Among the many social pressures you may face as a 12-year-old girl is appearance, particularly your weight. Although you know in theory that healthy people come in all shapes and sizes, it doesn't stop you from longing to look like the thin superstars on the covers of fashion magazines and in your favorite movies. Understanding how many calories you need daily can help you find a healthy weight for you.
Recommendations
A 12-year-old girl needs between 1,500 and 2,200 calories daily, based on an average of height and weight for the age group. If you are especially active -- perhaps you participate in athletics -- aim for the high end of the calorie range. Ultimately, the exact number of calories you need depends on your genetics and size -- if you are tall, you may need slightly more calories than your shorter friend who is the same age.
Healthy Foods
The 2010 USDA Dietary Guidelines for Americans reports that children and adolescents get most of their calories from grain-based desserts -- such as cakes and cookies -- pizza, soda and yeast breads.
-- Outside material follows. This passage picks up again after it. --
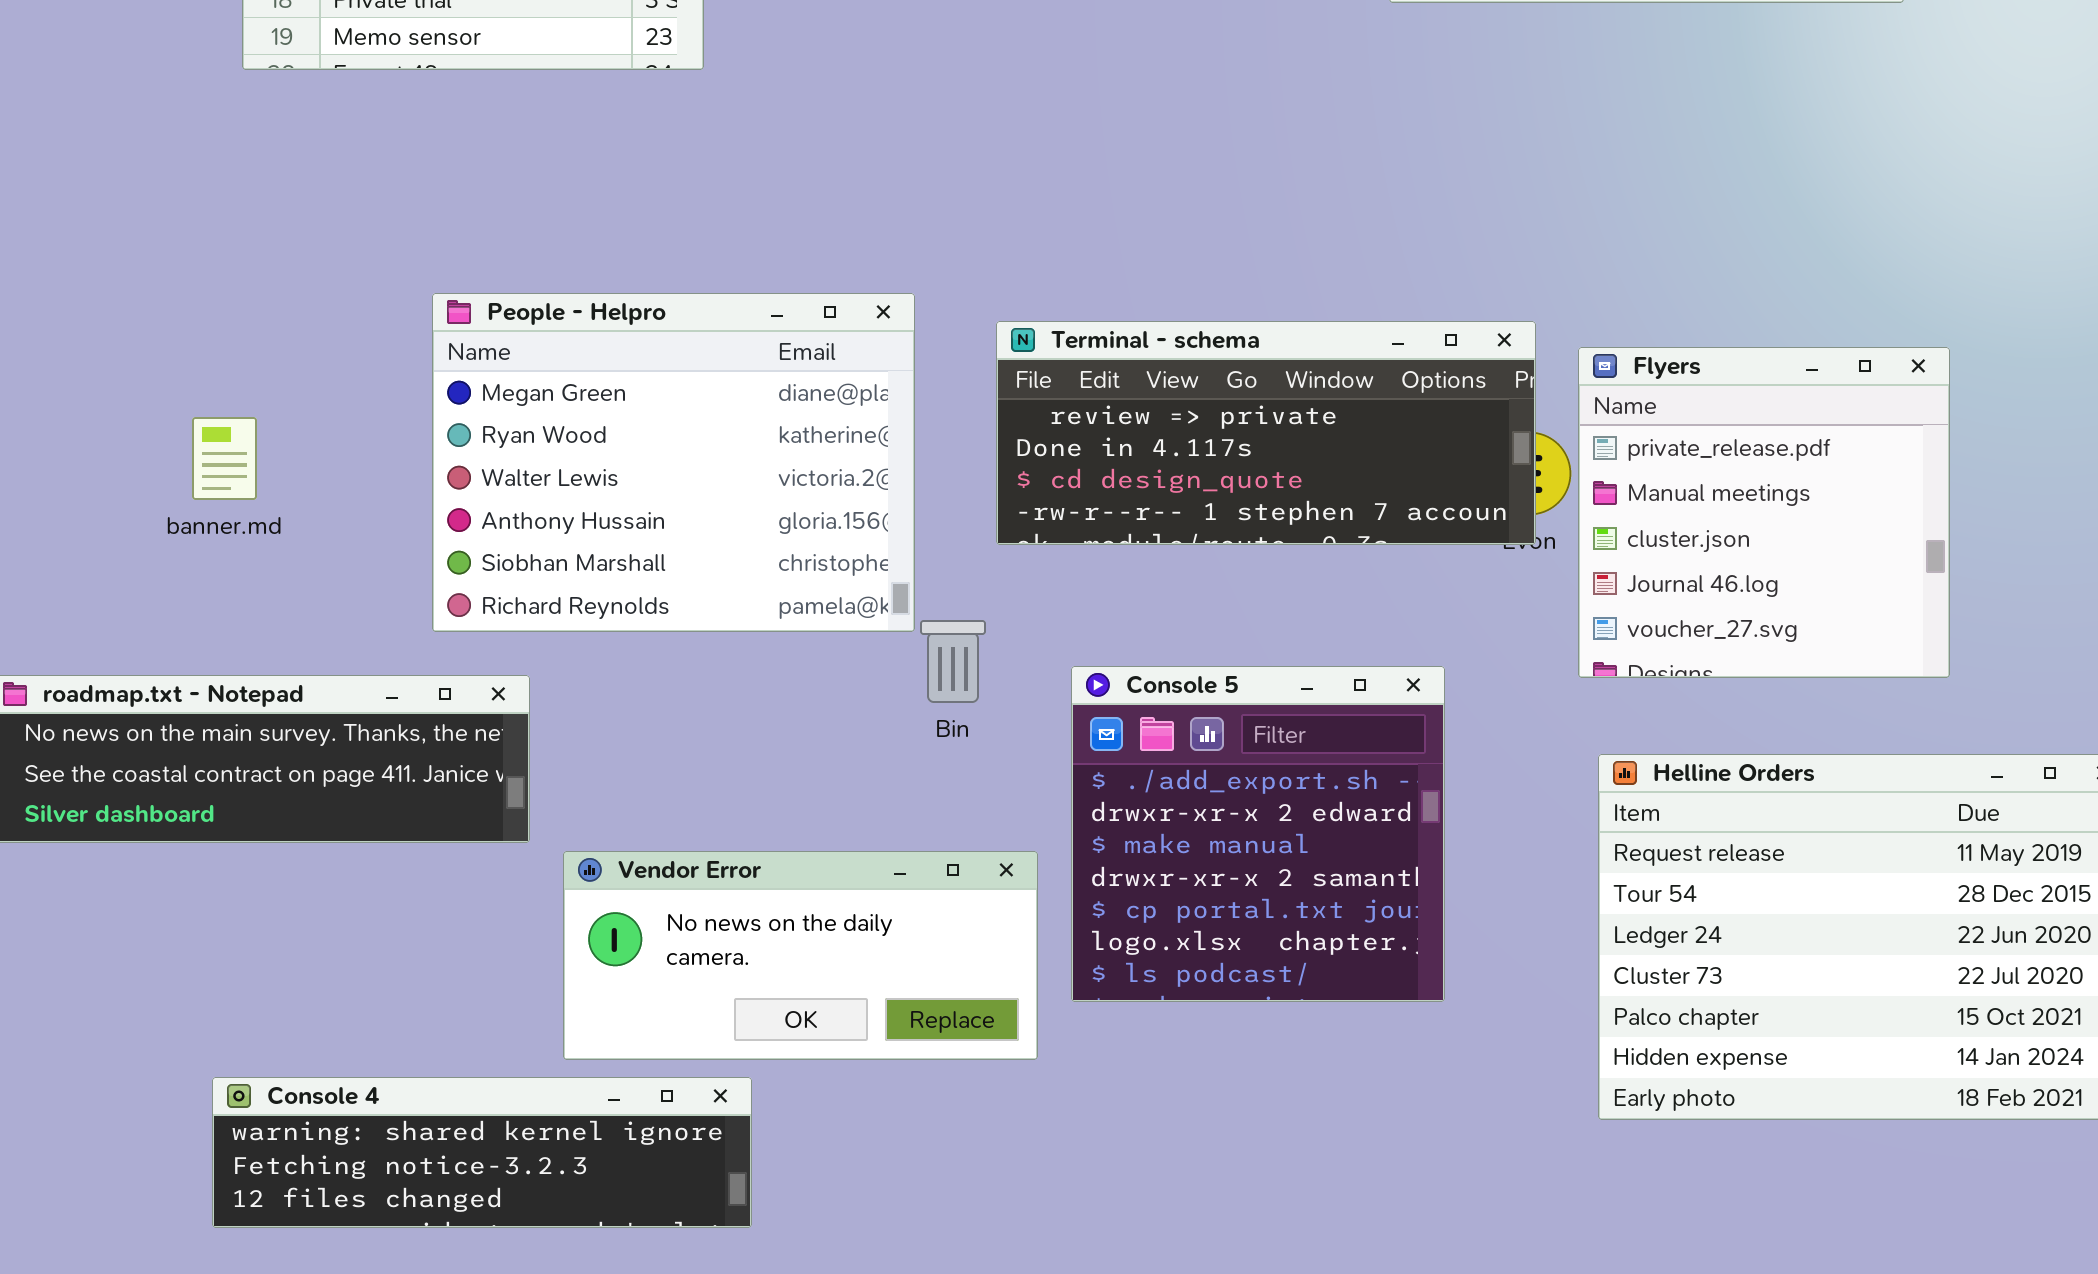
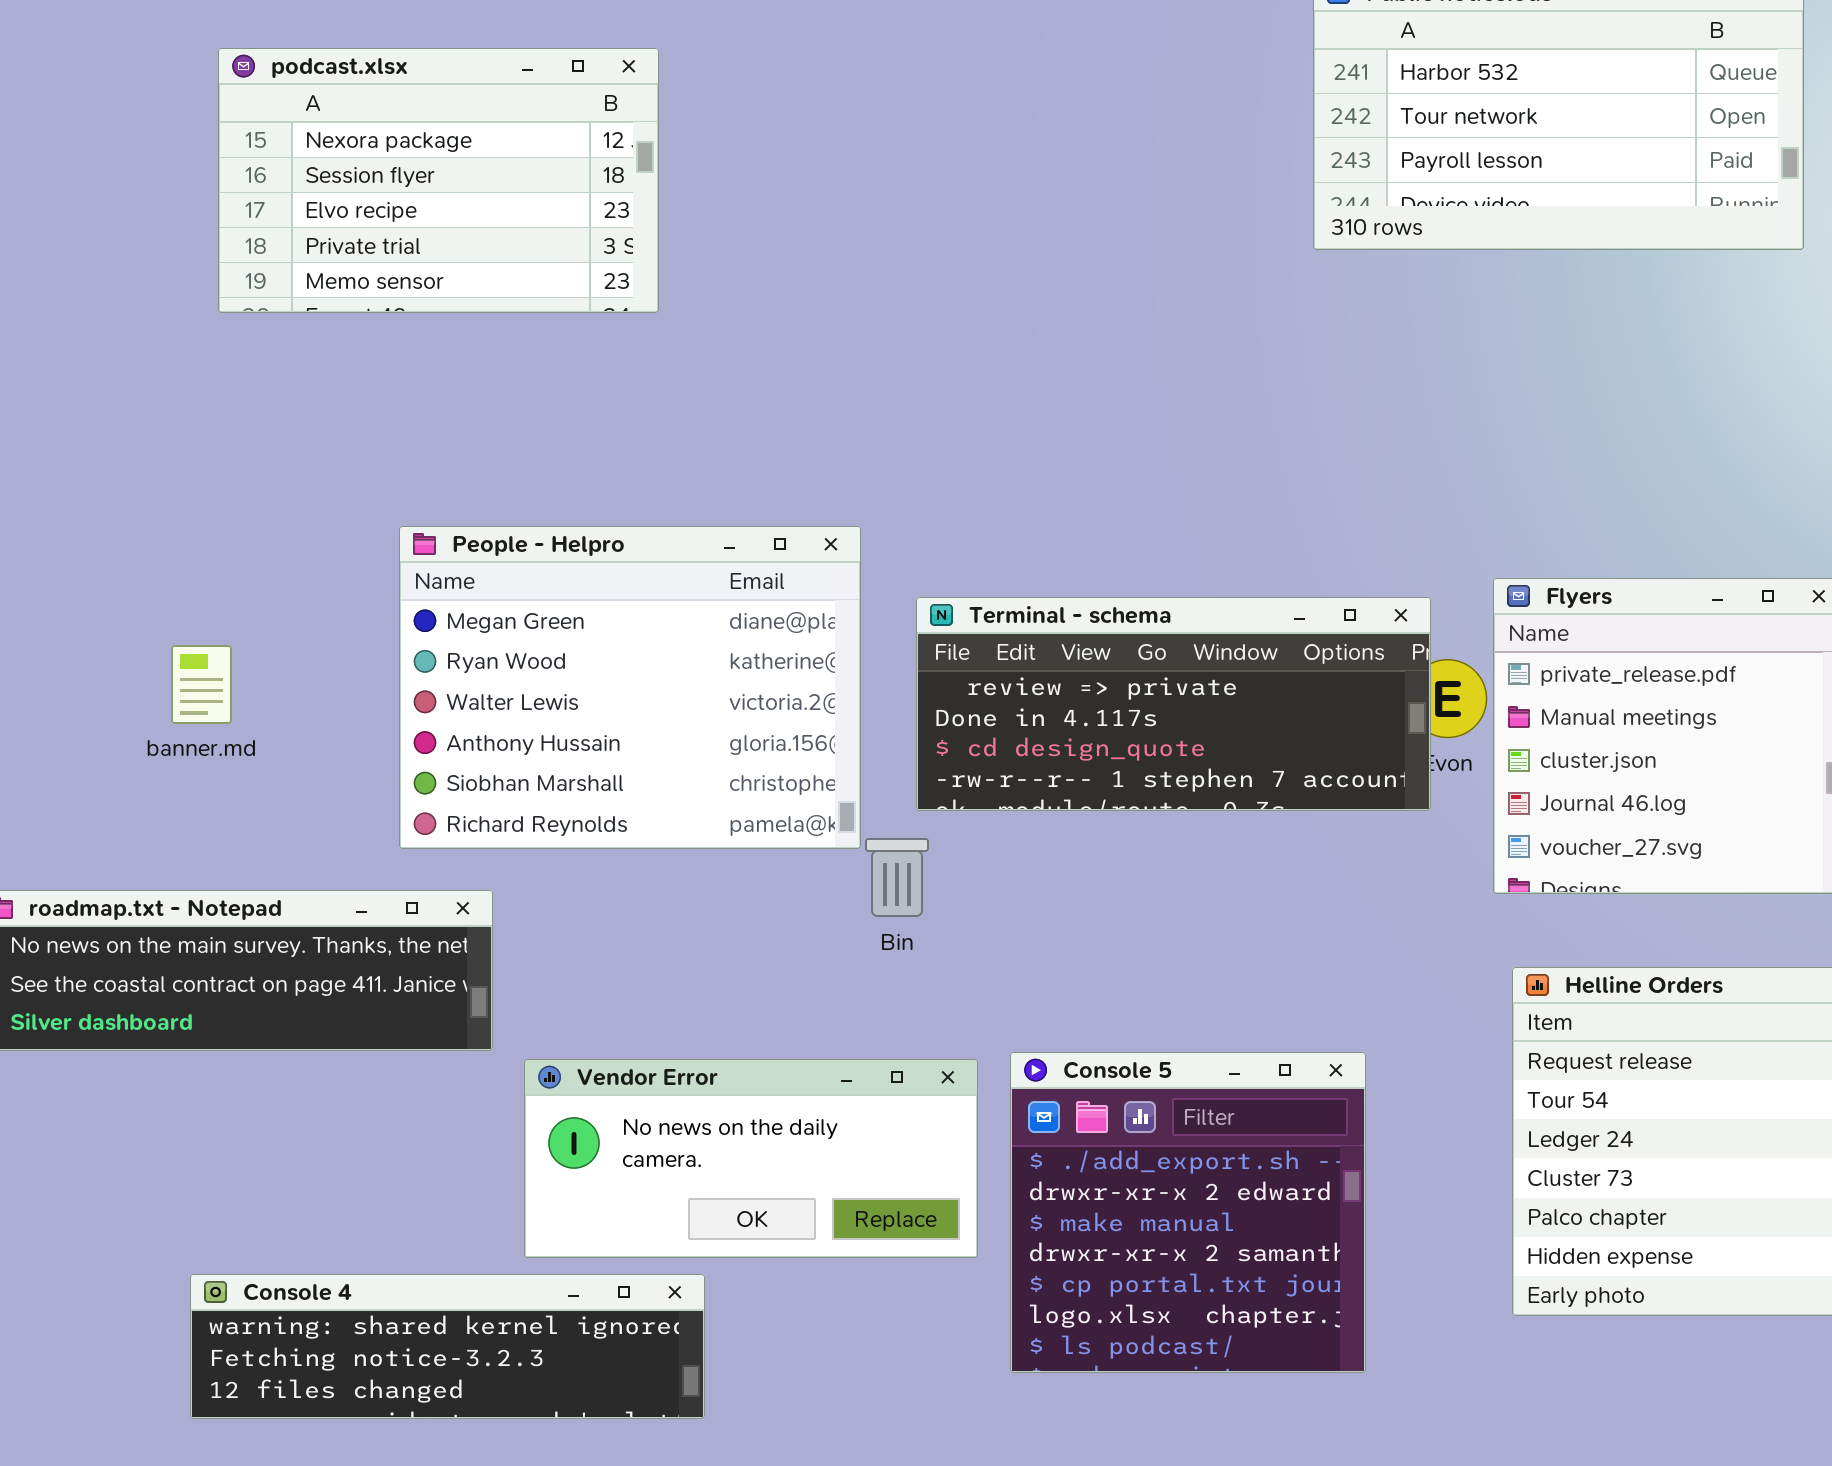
Terminal - schema: [996,321,1536,545] -> [916,597,1431,811], moved
Console 5: [1071,666,1445,1002] -> [1010,1052,1366,1373], moved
Instead of trimming your calorie intake, consider shifting the focus of the foods you eat to fruits, vegetables, whole grains and low-fat milk. These healthy foods fuel your body with nutrients and can help you achieve your naturally appropriate weight while supporting proper growth and development. If you fill up your diet with junk foods, you will be lacking in energy, may crave more calories and could fail to grow properly.
Achieving a Healthy Weight
If you feel you are too thin or overweight, you should talk to your parents or caregiver. Instead of limiting food, make healthier choices -- such as a salad instead of french fries -- and skip junk-food snacks and fast-food meals. You could also add more physical activity. Even if you do not enjoy sports, you could take a walk with your friends or your pet or join a dance class after school to help you burn calories and make your body healthier.
Meal Ideas
Try not to skip any meals, especially in an effort to lose weight. This simply deprives your body of essential nutrients and energy and can backfire in the long run. When you become overly hungry, you are more likely to overeat. Healthy breakfast options include low-sugar, whole-grain cereal with skim milk and fruit, scrambled eggs with orange juice and whole-wheat toast or low-fat yogurt with fresh fruit. For lunch, choose sandwiches made with turkey or chicken, mustard and whole-wheat bread. Opt for cut-up vegetables and fruit or yogurt on the side instead of chips. At dinner, encourage your family to create healthy dinners with whole wheat pasta and marinara sauce, lean meats such as skinless chicken or fish and plenty of leafy greens and steamed vegetables.